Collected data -
· · · ·

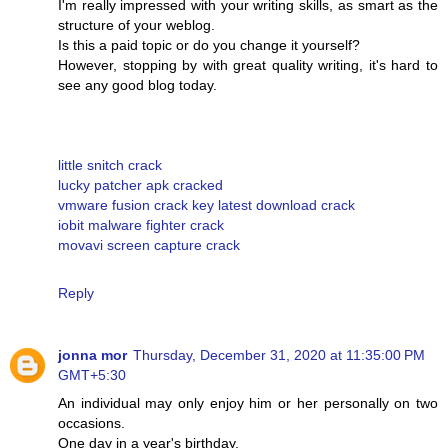
I'm really impressed with your writing skills, as smart as the
structure of your weblog.
Is this a paid topic or do you change it yourself?
However, stopping by with great quality writing, it's hard to
see any good blog today.
little snitch crack
lucky patcher apk cracked
vmware fusion crack key latest download crack
iobit malware fighter crack
movavi screen capture crack
Reply
jonna mor
Thursday, December 31, 2020 at 11:35:00 PM
GMT+5:30
An individual may only enjoy him or her personally on two
occasions.
One day in a year's birthday.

· · · ·

What you will do -
Could you copy, exactly and with no pictures, each line from the first one above to the line holding "Thursday, December 31, 2020 at 11:35:00 PM"?

Expected answer -
I'm really impressed with your writing skills, as smart as the
structure of your weblog.
Is this a paid topic or do you change it yourself?
However, stopping by with great quality writing, it's hard to
see any good blog today.
little snitch crack
lucky patcher apk cracked
vmware fusion crack key latest download crack
iobit malware fighter crack
movavi screen capture crack
Reply
jonna mor
Thursday, December 31, 2020 at 11:35:00 PM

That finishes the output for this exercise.